The interconnection queue. PJM, MISO, ERCOT, CAISO, and the Southeast pseudo-pools all currently sit on multi-hundred-gigawatt queues. FERC Order 2023 has begun to clear out speculative projects, but the cluster study process for the projects that survive remains slow. Battery storage interconnection wait times are converging on transmission wait times, which means that the resource the IRP wants to add quickly is the resource the queue cannot deliver quickly.

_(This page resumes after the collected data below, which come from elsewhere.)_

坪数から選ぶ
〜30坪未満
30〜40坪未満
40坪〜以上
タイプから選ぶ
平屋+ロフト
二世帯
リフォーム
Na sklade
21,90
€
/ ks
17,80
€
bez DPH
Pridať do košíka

Transformer supply. Large power transformers in the 138 to 345 kV class are quoting 24 to 36 month lead times, and the binding input is grain-oriented electrical steel and skilled assembly labor at a small number of OEM plants. The same transformer order is needed for a gas plant, a solar farm, a battery site, and a data center substation. The IRP can request the resource. The transformer order has to be placed two years before mechanical completion.

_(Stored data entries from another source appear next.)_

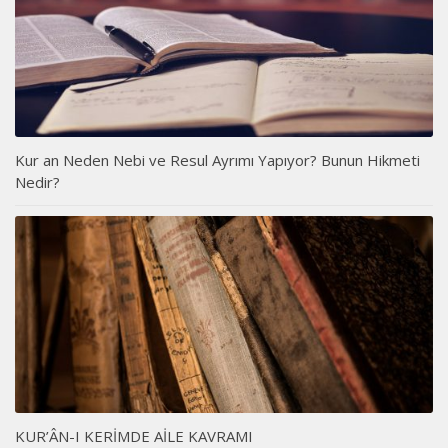
Kur an Neden Nebi ve Resul Ayrımı Yapıyor? Bunun Hikmeti
Nedir?
KUR’ÂN-I KERİMDE AİLE KAVRAMI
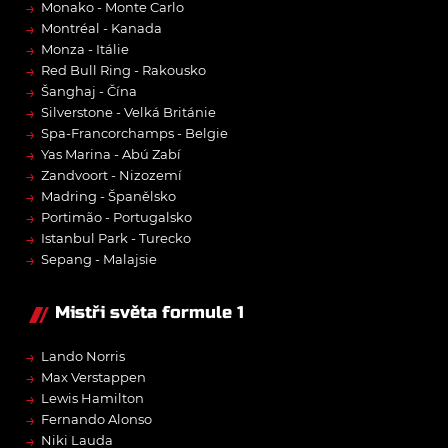
→
Monako - Monte Carlo
→
Montréal - Kanada
→
Monza - Itálie
→
Red Bull Ring - Rakousko
→
Šanghaj - Čína
→
Silverstone - Velká Británie
→
Spa-Francorchamps - Belgie
→
Yas Marina - Abú Zabí
→
Zandvoort - Nizozemí
→
Madring - Španělsko
→
Portimão - Portugalsko
→
Istanbul Park - Turecko
→
Sepang - Malajsie
Mistři světa formule 1
→
Lando Norris
→
Max Verstappen
→
Lewis Hamilton
→
Fernando Alonso
→
Niki Lauda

The gas turbine orderbook. Heavy-duty F-class and H-class units from GE Vernova and Siemens Energy are on backlog through the end of the decade. Mitsubishi Power’s aeroderivative LMS100 units are tight through 2027. Several utilities have placed reservation deposits for delivery slots in 2028 through 2030 that do not yet have full equipment specifications. That is unusual, and it indicates that the demand has run ahead of the OEM production response.
The three constraints stack. A new gas combined cycle plant needs the turbine, the transformer, and the interconnection. A coal deferral needs a relicensed environmental compliance position. A new solar farm needs the transformer and the queue position. Every line item in the 2025 IRPs is competing for the same finite OEM and queue capacity.

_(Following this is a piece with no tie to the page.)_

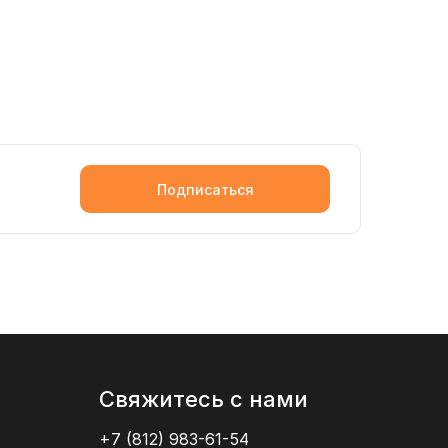
Подписаться
Свяжитесь с нами
+7 (812) 983-61-54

What the regulators are signaling
State public utility commissions are not approving the 2025 IRPs as filed. The Virginia SCC, the North Carolina Utilities Commission, the Georgia Public Service Commission, and the Public Utilities Commission of Ohio have all signaled discomfort with the magnitude of the rate impact embedded in the 2025 plans. The point of friction is not the load forecast itself, which the commissions broadly accept based on the executed interconnection requests from hyperscaler customers. The point of friction is the cost allocation. Who pays for the gas turbine that a data center campus needs, the data center customer through a special tariff or the residential ratepayer through general rate base?
Virginia has moved on a data center tariff structure with separate cost allocation. North Carolina is in early proceedings on the same question. Ohio is considering a separate generation cost band for large new loads. The legal and regulatory architecture for who carries the marginal cost of data-center-driven generation is still being built, and the IRP that lands on a state commission’s docket in 2026 looks different from the same IRP filed in 2025 because of these proceedings.
What this means for the energy transition narrative
The headline reading of the 2025 IRPs is that coal is sticking around longer than the climate scenarios assumed, gas is being built faster than the climate scenarios assumed, and renewables are growing at roughly the rate the climate scenarios assumed. The net emissions trajectory of the US power sector through 2030 is therefore higher than it looked in the 2023 IRPs.
The countervailing reading is that the load was going to happen anyway. If a hyperscaler campus does not interconnect to the regulated utility, it interconnects to a behind-the-meter gas plant that is invisible to the IRP, or it locates in a different country. The IRP at least keeps the new load inside a planning framework where solar, storage, nuclear, and gas are competing on a transparent cost basis. That is not the same outcome as net-zero on schedule, but it is meaningfully different from the unregulated alternative.
Either way, the 2025 IRPs are now the document to read for anyone trying to understand what physical infrastructure will actually be built between now and 2032. The financial models, the policy debates, and the news coverage are catching up to a set of facts that the utilities already filed in their resource plans. Read the IRPs.